I'm not familiar with any of Mamet's plays, but I wouldn't be surprised if the writing resembles that of his films.

It's doubly ironic that he brings up the writing of John Simon (in his paragraph describing his "ironic" prize for winning the perfect-10 contest) as being supercilious and savage. Simon - unlike Mamet - was and is a true master with words. Simon's greatest fault is that he has extremely high expectations for quality, and he's second to none in effectively expressing his dislike for works that fall short. But when Simon DOES praise, it's just a memorable.

I give credit to Mamet for performing what seems like genuine political soul-searching - I wish everyone could periodically step back and question their own assumptions. But that article is so filled with Mamet's ego, I just end up feeling irritated.

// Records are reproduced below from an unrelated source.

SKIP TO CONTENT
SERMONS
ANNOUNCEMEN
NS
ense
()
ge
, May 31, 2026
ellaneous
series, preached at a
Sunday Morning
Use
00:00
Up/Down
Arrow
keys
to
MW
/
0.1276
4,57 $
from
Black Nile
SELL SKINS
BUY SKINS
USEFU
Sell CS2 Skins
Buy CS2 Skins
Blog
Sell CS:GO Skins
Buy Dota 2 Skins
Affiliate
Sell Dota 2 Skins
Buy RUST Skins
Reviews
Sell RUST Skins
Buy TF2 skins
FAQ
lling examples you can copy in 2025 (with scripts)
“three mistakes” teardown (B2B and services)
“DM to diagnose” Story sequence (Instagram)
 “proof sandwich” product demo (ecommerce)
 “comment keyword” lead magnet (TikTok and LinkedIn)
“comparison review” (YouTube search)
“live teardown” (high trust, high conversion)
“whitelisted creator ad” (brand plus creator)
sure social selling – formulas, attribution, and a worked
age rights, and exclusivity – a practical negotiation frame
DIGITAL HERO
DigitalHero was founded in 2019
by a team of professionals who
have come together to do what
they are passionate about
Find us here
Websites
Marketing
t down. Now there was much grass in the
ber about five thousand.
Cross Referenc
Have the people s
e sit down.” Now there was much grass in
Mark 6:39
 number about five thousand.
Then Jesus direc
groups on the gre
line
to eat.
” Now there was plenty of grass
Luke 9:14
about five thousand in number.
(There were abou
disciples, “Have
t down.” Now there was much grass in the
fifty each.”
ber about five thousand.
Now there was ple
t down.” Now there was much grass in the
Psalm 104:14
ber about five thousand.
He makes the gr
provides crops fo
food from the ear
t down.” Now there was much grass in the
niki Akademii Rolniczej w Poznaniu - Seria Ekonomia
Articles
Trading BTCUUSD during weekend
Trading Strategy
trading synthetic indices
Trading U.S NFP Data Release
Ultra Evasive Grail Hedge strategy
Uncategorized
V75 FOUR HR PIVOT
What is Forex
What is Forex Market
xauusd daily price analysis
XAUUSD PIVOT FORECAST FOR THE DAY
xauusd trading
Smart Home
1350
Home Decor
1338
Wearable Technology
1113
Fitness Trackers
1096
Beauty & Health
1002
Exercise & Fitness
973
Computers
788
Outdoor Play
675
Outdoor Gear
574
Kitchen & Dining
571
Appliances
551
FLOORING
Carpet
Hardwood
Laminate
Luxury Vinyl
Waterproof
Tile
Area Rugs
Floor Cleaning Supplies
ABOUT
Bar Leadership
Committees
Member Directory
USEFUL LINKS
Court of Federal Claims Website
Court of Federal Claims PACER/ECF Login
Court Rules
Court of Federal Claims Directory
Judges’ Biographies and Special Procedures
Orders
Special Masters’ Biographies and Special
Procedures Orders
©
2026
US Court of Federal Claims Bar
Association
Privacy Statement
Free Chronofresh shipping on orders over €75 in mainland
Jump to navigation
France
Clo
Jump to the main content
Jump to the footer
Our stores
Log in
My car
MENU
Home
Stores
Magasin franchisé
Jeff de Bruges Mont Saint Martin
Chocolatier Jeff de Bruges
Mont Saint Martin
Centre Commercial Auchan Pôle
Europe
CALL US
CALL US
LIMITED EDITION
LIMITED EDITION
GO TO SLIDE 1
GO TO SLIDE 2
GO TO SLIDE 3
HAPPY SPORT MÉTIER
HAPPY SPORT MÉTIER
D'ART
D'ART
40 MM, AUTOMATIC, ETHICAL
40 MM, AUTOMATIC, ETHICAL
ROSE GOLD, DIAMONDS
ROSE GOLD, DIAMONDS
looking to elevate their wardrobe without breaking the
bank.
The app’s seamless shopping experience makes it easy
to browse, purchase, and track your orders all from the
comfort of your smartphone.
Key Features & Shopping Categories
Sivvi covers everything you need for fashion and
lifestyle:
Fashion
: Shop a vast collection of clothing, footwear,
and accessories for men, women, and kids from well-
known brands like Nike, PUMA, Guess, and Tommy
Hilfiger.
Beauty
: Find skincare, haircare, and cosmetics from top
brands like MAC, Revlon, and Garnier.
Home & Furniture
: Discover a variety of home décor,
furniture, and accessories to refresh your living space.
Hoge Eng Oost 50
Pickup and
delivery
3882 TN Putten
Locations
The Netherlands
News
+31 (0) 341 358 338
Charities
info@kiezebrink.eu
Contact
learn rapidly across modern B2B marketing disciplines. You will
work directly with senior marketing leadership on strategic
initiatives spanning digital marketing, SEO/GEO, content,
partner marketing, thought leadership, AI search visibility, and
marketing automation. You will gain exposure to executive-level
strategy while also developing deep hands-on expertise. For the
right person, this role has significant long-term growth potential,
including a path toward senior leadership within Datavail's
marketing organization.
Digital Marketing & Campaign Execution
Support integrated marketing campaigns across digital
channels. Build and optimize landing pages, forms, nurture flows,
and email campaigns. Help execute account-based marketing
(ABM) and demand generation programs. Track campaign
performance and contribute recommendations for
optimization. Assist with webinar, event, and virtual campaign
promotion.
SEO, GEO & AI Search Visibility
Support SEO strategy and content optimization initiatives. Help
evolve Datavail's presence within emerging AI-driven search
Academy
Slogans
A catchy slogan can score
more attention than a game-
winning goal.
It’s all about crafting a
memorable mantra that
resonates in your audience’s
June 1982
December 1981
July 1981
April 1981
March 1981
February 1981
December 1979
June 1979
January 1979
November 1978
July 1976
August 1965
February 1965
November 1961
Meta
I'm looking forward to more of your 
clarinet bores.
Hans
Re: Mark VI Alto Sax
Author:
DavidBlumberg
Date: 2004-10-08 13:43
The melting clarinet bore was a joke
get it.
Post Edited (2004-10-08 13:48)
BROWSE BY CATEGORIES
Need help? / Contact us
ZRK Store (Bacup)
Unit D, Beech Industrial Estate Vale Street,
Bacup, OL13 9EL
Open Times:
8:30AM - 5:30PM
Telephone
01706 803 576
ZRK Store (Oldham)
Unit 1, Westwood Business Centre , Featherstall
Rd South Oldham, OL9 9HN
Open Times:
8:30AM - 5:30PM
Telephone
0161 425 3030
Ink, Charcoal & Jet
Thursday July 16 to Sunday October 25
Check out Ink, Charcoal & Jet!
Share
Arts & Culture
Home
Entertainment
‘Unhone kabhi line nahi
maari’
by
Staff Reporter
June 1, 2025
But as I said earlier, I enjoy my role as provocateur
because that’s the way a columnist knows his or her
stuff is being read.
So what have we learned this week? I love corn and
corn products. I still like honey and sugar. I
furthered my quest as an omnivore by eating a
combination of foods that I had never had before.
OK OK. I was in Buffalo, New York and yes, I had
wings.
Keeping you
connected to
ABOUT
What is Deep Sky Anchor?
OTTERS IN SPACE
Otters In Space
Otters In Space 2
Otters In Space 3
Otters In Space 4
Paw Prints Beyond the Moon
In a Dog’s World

I suppose those bolded phrases are more what I meant. He knows his audience for a particular piece of writing and does an excellent job tailoring his material to appeal to that auidence. In this case, even though his word choice is admittedly overly clever at the cost of readability, he does a good job at conveying genuine soul searching rather than prepared ideas.

Stream of consciousness style prose is all the rage in OP-ED type articles these days, and the reason is that it allows us to be awed by the clever wordplay while at the same time feeling like we're reading a private diary rather than a prepared piece. Mamet's attempt here isn't to make a sound argument so much as it is to get us to empathize with his "journey", and that only works if he seems smart enough to be worth listening to, but not so prepared that it feels like he's trying to pull the wool over our eyes rather than simply sharing his feelings and ideas with his closest friends.